Financial repression is the name economists give to the various ways that governments encourage or force investors to buy sovereign debt at unattractive prices. Economists Carmen Reinhart and M. Belen Sbrancia have identified three varieties: First, caps on interest rates keep down government borrowing costs. Second, rules that encourage the purchase of government bonds artificially increase demand. These include limits on cross-border capital flows and requirements that banks and insurers hold large quantities of supposedly risk-free government paper. Finally, governments can take direct control of investment by financial intermediaries. Hungary’s recently-nationalised pension funds are increasing their investment in government debt.

All these techniques allow governments to borrow at a lower cost and in larger quantities than they could in a totally free market. With a little help from inflation, governments can even pay back less than they borrow in real terms. Reinhart and Sbrancia calculate that the average real short-term interest rate paid by U.S. government between 1945 and 1980 was -3.5 percent.

In economic terms, such negative rates are the equivalent of a default. But while absolute non-payment wreaks havoc on the financial system — the great lesson of the Great Depression — banks and other leveraged institutions have less trouble dealing with the erosion of value through financial repression. And at least in some countries, many citizens seem to prefer to pay the government through hard-to-calculate losses in the financial system than through quite visible taxes.

The modern history of financial repression has three chapters. The first lasted as long as the Bretton Woods agreements, which were signed at the end of the Second World War and collapsed in the early 1970s. Capital controls were the norm and repression was rife. So was civilisation — many nations enjoyed two decades of low inflation, low unemployment, and rapid GDP growth. But in some countries financial repression brought more pain than gain. Argentines, for example, were unhappy about the government’s real interest rate, which Reinhart and Sbrancia calculate at -16 percent.

The second chapter began when the 1960s spirit of individual freedom hit the financial world. It took a while, but from 1980 onwards, government controls on rates and investment strategies were considered suspect. A financial Freud could have predicted the result. The instinct of blind greed triumphed over reason. It all ended in a global financial crisis.

The third chapter, which is just beginning, promises more repression. The renewal is hidden by the legacy of the years of financial freedom. Central banks and regulators are reluctant to follow politicians’ orders. Capital controls are still considered anathema in most countries. When the president of France recently recommended that euro zone banks use cheap funds from the European Central Bank to buy government bonds, he was slammed.

But governments still call most of the shots. So repression is blooming, just under new names and with some interesting excuses. The central bankers who set negative real overnight rates in Europe and the United States may believe they are promoting growth, but the effect is to lower government borrowing costs. Investors cannot escape. Real rates are low almost everywhere and regulators will not allow too many bets on higher-yielding alternatives.
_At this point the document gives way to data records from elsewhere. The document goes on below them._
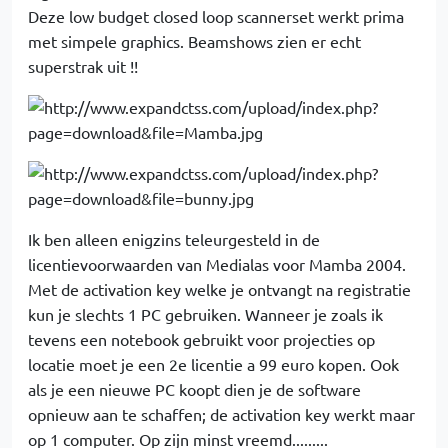
Deze low budget closed loop scannerset werkt prima
met simpele graphics. Beamshows zien er echt
superstrak uit !!
Ik ben alleen enigzins teleurgesteld in de
licentievoorwaarden van Medialas voor Mamba 2004.
Met de activation key welke je ontvangt na registratie
kun je slechts 1 PC gebruiken. Wanneer je zoals ik
tevens een notebook gebruikt voor projecties op
locatie moet je een 2e licentie a 99 euro kopen. Ook
als je een nieuwe PC koopt dien je de software
opnieuw aan te schaffen; de activation key werkt maar
op 1 computer. Op zijn minst vreemd.........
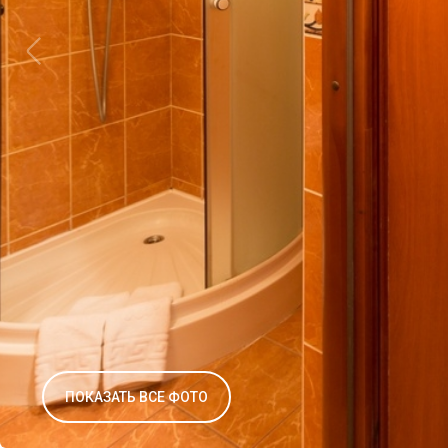
ПОКАЗАТЬ ВСЕ ФОТО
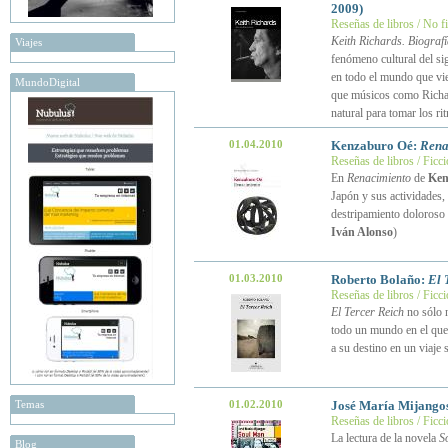
2009)
Reseñas de libros / No f
Keith Richards. Biograf
Viajes
fenómeno cultural del si
en todo el mundo que vie
MundoDigital
que músicos como Richard
natural para tomar los r
01.04.2010
Kenzaburo Oé:
Rena
Reseñas de libros / Ficc
En
Renacimiento
de
Ken
Japón y sus actividades, 
destripamiento doloroso 
Iván Alonso
)
01.03.2010
Roberto Bolaño:
El 
Reseñas de libros / Ficc
El Tercer Reich
no sólo 
todo un mundo en el que v
a su destino en un viaje
Temas
01.02.2010
José María Mijango
Reseñas de libros / Ficc
La lectura de la novela
S
Blog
Similarly, when central banks buy government debt with newly printed money or when prudential regulators require banks to hold larger buffers of liquid government debt, they artificially increase demand — and depress yields. More traditional direct techniques of repression may also be making a comeback. Italy has recently seen a campaign for patriotic bond-buying.

Such artifices may appal devotees of totally free financial markets, but they are less damaging than more natural alternatives. Government defaults are disastrous and more fiscal austerity might spark another recession. Investors should hesitate before complaining about meagre yields in the new era. Financial repression could even have a civilising influence.